(WYTV) – People pronounce some words in very different ways. Like the word data, do you pronounce it DAY-tuh or DAH-ta?
There’s a general rule in English pronunciation where if the word comes directly from Latin (as “data” does) and the stressed syllable ends in a vowel, then the vowel should have its long sound.
Do you like tomatoes? Perhaps if you live in New England, you love your tuh-MAH-toes, but most of us go for tuh-MAY-toes.
A small group of people who hang together is called a clique, or does it rhyme with sleek? Come join the “kleek.”
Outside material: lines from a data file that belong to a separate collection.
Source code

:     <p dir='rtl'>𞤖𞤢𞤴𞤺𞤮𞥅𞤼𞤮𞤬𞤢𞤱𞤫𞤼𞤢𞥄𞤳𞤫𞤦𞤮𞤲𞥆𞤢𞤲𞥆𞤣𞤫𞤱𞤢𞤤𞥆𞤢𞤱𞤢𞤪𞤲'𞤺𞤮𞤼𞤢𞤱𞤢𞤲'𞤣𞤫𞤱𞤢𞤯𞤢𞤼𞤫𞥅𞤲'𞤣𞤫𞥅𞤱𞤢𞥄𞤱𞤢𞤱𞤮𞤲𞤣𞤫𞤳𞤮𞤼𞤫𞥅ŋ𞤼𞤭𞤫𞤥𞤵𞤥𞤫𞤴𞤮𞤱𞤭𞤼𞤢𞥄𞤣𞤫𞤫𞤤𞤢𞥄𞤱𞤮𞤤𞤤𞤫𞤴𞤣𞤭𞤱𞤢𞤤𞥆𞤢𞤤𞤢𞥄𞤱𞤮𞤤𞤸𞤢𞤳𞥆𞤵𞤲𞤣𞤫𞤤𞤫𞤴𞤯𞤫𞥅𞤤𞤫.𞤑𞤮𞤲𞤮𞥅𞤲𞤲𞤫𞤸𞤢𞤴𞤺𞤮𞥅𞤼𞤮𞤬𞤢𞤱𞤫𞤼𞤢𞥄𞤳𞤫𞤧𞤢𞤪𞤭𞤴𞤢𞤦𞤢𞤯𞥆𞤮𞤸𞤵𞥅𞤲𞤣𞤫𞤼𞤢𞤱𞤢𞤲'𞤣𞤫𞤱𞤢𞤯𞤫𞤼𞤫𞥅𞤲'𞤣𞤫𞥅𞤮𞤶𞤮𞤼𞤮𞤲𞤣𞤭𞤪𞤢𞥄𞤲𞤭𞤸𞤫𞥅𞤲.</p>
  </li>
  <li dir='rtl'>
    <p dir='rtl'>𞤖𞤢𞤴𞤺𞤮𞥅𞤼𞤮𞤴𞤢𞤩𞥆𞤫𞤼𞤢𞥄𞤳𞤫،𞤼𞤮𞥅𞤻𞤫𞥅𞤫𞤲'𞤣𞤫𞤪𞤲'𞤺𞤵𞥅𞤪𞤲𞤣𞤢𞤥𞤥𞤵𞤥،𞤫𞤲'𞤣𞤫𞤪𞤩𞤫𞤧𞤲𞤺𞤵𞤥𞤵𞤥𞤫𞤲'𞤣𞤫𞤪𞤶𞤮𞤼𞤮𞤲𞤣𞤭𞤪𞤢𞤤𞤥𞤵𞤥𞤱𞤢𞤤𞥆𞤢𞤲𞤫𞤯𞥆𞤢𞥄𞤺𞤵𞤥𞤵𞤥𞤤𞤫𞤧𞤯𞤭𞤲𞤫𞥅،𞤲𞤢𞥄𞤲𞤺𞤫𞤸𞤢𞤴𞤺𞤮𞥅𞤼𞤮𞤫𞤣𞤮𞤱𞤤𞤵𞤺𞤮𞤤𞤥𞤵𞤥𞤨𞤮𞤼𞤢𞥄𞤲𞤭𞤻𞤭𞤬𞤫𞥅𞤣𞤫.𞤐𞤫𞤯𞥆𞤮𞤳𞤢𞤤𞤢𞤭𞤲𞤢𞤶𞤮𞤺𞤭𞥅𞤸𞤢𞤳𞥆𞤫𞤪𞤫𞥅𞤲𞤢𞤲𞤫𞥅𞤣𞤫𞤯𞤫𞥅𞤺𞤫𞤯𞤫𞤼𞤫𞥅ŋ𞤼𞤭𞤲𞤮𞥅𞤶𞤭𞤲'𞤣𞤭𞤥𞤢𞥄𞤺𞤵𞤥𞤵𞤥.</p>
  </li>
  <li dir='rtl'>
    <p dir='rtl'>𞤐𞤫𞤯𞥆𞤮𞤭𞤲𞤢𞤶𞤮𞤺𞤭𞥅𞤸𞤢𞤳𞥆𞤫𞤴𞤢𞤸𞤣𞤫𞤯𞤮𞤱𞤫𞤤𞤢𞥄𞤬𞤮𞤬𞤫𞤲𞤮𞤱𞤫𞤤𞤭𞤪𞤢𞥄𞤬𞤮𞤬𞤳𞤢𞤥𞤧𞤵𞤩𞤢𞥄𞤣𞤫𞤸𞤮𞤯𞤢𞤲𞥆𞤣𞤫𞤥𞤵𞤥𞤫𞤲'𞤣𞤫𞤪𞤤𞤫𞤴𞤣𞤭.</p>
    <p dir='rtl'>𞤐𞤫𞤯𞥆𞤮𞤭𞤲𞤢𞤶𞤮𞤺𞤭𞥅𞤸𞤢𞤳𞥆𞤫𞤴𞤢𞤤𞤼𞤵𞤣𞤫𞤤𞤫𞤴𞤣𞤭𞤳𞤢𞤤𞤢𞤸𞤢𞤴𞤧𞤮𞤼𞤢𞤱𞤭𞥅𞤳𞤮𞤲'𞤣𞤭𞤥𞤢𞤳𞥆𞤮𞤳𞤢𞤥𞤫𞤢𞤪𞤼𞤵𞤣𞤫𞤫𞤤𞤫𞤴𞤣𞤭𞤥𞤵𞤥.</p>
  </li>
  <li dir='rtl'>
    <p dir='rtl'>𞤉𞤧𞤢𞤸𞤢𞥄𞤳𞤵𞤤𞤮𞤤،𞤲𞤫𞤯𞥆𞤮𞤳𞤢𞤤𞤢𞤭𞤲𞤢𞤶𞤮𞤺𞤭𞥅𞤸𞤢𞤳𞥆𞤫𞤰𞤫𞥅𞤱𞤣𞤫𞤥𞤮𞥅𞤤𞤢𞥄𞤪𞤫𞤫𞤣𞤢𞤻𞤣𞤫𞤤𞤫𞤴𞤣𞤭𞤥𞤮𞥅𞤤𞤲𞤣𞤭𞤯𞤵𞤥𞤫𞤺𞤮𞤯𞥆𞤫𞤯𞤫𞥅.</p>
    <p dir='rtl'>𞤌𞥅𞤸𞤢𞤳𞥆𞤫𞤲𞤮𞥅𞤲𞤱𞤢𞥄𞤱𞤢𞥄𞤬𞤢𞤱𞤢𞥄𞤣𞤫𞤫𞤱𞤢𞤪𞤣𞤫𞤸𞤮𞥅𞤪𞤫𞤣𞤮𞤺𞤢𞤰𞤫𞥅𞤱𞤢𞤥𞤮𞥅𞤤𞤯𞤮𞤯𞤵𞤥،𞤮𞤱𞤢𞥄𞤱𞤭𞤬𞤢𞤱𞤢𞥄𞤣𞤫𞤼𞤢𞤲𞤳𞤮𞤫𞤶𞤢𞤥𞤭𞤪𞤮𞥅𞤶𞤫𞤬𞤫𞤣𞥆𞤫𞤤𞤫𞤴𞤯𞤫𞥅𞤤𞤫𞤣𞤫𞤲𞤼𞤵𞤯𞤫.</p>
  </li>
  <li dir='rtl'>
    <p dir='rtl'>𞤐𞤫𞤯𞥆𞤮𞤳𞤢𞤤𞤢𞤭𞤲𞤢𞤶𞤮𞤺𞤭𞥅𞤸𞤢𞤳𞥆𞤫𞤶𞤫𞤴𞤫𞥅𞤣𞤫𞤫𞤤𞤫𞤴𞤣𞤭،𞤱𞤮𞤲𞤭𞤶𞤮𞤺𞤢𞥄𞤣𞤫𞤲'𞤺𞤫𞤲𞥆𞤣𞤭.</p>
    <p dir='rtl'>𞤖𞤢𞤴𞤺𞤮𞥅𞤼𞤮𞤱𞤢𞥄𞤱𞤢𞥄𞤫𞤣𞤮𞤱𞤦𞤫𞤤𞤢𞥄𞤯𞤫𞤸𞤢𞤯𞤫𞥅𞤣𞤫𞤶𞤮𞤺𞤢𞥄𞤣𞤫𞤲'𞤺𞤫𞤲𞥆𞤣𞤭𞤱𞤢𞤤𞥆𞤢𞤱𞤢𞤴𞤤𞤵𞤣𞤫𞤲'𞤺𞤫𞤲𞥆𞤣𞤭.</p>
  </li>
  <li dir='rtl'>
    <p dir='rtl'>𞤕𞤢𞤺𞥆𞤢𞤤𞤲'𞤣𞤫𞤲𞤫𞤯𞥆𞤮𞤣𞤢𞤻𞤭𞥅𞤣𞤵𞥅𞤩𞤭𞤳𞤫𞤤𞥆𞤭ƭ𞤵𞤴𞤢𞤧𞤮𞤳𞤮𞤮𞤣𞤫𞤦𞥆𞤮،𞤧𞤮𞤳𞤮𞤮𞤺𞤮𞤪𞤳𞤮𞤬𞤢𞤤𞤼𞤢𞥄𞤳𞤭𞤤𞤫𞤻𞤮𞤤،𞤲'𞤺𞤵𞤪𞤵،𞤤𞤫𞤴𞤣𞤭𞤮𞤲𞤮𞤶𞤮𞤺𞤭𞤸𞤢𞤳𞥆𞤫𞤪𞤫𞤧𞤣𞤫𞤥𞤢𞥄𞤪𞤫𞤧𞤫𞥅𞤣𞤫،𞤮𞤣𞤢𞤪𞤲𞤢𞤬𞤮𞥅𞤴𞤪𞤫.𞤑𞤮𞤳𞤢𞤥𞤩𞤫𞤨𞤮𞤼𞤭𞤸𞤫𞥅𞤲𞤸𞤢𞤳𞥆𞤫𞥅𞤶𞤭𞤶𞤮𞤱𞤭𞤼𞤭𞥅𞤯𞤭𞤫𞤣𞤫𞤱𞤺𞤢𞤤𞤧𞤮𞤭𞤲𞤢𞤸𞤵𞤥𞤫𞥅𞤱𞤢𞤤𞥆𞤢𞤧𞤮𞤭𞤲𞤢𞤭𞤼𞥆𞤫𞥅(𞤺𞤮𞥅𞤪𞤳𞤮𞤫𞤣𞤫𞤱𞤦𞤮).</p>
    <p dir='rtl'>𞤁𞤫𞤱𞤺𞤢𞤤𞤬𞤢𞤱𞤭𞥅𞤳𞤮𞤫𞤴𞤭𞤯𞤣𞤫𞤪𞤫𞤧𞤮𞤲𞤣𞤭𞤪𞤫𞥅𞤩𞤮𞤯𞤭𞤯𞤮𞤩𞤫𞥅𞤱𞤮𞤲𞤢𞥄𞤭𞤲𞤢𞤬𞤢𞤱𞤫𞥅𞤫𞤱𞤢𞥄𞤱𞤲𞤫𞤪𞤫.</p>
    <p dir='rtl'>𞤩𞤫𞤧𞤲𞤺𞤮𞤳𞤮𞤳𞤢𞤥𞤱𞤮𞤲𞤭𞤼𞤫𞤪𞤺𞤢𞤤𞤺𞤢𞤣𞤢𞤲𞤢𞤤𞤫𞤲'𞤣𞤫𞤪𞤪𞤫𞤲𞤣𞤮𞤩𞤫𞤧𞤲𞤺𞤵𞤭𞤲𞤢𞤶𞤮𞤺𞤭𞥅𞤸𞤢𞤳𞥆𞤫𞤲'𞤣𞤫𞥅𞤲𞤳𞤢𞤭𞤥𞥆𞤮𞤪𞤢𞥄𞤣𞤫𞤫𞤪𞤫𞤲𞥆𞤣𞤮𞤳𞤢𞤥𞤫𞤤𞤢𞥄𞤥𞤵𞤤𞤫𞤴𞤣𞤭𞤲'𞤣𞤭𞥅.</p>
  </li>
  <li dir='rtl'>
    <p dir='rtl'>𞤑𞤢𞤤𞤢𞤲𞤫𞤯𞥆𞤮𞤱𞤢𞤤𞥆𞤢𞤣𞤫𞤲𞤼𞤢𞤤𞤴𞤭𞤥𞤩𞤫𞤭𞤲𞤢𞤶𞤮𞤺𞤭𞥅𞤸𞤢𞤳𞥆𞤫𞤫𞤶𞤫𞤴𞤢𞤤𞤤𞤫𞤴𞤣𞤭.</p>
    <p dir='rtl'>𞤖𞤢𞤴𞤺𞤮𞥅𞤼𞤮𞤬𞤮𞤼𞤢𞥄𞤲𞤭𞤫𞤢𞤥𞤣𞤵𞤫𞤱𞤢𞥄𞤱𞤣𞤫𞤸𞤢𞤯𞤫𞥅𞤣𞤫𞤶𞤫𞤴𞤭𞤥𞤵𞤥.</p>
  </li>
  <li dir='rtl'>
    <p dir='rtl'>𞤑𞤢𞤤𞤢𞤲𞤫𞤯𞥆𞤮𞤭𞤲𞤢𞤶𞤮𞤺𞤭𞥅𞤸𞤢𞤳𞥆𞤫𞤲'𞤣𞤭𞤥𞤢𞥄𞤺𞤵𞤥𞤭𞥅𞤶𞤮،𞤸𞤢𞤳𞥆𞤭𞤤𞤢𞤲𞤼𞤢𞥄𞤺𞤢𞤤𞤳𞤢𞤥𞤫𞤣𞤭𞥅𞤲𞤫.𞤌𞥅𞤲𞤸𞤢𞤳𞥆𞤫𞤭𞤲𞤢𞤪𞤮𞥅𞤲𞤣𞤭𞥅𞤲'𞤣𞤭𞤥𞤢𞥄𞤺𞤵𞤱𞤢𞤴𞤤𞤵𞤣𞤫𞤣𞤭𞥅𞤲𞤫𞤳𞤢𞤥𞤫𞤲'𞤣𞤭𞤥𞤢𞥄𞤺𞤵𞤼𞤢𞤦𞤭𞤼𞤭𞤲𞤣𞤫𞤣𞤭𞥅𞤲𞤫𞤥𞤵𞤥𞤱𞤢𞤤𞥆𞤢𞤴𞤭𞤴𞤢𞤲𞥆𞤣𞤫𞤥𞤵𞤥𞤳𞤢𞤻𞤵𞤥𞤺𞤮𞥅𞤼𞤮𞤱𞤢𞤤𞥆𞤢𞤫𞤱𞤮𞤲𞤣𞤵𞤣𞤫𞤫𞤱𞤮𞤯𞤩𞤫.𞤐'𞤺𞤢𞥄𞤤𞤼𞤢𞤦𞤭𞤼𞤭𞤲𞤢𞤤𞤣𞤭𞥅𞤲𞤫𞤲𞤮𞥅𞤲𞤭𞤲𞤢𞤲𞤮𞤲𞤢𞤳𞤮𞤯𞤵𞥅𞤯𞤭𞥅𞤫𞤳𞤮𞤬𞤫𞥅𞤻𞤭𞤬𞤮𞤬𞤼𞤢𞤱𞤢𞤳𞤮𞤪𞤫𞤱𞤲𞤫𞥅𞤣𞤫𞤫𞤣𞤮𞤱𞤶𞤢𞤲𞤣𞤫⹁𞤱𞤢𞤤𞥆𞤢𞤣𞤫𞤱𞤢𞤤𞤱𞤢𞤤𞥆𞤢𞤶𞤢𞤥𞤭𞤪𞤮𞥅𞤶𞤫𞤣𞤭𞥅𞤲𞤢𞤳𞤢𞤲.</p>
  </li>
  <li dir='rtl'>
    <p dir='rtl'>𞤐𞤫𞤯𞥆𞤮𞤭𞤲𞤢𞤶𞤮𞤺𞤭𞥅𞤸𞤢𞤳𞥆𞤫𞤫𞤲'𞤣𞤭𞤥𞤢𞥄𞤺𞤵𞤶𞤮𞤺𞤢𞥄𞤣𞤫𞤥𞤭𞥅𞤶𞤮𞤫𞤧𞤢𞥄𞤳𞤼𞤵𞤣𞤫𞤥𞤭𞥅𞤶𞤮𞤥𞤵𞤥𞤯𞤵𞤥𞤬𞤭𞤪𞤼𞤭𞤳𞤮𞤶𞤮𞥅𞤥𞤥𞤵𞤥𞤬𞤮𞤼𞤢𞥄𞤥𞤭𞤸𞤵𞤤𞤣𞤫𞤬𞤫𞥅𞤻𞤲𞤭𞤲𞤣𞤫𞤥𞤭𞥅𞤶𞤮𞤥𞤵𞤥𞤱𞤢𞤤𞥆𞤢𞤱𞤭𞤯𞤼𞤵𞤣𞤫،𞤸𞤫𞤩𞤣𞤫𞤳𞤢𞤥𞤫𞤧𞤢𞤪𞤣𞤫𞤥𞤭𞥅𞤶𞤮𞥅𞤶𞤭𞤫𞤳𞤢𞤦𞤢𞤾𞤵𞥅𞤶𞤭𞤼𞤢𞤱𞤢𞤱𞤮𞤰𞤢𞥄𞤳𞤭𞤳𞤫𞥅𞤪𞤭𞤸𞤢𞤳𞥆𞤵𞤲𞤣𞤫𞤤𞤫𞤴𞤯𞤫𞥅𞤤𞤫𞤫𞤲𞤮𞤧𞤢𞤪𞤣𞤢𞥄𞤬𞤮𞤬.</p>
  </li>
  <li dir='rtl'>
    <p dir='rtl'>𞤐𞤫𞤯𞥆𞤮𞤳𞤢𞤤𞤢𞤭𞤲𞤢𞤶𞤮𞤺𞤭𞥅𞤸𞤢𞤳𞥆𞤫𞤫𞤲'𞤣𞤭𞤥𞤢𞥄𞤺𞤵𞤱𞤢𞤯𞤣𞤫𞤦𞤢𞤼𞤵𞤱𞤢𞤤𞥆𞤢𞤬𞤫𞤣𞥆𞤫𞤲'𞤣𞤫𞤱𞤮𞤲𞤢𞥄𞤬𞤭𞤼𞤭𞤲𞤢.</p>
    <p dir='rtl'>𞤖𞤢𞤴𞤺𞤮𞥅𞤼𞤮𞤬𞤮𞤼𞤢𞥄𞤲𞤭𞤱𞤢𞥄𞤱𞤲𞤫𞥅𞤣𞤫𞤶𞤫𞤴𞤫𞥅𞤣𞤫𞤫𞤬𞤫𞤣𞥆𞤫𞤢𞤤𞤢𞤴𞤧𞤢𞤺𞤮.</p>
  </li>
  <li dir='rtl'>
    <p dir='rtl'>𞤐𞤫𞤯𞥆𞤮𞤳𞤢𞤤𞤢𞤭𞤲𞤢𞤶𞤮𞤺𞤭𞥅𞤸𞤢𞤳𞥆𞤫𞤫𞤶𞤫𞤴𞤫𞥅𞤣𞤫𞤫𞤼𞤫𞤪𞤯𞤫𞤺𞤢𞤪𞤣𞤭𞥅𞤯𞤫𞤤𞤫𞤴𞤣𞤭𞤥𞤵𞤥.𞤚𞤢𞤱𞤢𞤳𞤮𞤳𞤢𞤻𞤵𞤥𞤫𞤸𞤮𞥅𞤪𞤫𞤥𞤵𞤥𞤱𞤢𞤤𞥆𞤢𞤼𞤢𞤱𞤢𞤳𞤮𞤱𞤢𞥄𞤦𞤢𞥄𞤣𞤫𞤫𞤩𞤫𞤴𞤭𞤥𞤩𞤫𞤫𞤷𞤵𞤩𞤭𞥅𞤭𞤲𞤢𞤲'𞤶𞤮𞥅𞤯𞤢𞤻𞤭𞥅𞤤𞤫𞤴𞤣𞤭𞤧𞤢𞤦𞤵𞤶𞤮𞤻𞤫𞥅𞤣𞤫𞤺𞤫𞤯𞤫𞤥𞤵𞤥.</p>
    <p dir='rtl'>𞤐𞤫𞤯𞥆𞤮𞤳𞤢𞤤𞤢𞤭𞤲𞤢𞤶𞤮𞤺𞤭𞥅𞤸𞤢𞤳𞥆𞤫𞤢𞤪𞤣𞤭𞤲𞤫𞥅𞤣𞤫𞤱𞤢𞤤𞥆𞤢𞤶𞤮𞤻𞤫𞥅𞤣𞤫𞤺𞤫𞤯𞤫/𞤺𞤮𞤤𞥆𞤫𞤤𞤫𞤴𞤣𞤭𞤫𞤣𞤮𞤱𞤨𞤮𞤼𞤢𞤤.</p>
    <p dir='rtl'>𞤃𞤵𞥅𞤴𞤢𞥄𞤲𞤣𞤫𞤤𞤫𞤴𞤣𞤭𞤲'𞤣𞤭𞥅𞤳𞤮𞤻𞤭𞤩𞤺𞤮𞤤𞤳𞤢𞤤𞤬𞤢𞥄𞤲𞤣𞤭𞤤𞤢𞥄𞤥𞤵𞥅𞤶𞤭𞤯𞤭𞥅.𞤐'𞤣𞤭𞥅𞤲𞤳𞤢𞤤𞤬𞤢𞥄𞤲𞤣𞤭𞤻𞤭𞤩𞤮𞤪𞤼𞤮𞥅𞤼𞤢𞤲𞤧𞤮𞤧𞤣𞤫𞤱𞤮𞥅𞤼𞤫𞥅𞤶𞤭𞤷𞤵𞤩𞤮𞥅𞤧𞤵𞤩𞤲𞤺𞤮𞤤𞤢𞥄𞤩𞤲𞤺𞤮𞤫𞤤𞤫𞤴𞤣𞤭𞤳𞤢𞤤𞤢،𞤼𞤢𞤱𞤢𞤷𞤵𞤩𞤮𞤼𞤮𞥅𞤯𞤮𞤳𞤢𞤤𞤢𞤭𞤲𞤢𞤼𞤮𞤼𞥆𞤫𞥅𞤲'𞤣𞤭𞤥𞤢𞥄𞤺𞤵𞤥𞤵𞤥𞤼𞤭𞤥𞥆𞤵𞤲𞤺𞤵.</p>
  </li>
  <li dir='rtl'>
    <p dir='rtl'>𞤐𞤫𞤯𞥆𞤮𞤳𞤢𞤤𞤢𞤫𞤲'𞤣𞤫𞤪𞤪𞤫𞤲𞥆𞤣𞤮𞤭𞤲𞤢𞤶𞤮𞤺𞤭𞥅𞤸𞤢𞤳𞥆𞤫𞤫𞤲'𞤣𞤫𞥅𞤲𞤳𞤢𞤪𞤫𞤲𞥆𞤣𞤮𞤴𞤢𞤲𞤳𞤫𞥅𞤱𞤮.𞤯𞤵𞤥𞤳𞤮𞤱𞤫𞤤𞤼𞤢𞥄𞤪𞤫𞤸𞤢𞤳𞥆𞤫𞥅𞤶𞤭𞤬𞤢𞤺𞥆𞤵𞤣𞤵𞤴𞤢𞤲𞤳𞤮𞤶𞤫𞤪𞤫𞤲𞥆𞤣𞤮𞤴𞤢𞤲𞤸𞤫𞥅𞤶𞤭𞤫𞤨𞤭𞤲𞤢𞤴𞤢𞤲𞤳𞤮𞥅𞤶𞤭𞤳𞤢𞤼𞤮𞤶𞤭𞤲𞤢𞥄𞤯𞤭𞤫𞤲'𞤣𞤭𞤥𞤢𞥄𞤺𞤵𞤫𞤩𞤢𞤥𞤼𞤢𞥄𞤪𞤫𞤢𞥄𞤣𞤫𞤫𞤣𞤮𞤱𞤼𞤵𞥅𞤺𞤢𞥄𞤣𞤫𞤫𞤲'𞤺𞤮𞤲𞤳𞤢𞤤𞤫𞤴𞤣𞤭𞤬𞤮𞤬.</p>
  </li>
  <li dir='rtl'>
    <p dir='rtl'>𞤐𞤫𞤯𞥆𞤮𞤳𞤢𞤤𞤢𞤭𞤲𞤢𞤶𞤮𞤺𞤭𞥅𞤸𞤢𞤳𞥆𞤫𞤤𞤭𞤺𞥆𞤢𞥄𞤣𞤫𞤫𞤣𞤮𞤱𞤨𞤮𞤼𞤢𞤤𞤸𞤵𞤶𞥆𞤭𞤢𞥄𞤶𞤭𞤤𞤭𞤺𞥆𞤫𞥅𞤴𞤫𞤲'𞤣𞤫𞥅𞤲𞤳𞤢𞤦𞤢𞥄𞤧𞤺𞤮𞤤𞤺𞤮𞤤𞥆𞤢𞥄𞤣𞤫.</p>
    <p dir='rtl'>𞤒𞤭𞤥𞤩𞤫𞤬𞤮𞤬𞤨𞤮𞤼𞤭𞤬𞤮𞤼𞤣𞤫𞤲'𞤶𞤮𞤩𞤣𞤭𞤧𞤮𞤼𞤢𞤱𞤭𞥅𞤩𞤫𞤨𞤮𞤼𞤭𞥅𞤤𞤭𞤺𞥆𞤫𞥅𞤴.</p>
Since the 1970s most Americans have pronounced it “click.”
If you’re an American, you work in a laboratory, but are there any other ways to say it?
If you’re British, yes. You work in a luh-BOR-uh-tree. The second syllable is stressed.
How mature are you? It can rhyme with manure or with unsure as in muh-TYOOR. Still unsure? Stick with muh-CHOOR.
We live close to Appalachia, don’t we?
You can pick one of two pronunciations, depending on where you’re from.
North or west of mid-Virginia, the third syllable is “lay.” South of that, you’re in Appa-latch-a.
We have too much leisure time, don’t we? Rhyme it with seizure instead of pleasure, but do it at you lez-ure.
Finally, do you cheer for the Boston Keltics? Cetlic is perfectly fine.
“Celtic” comes from Latin through French, and it came to English with the French “s” sound for the “hard c.”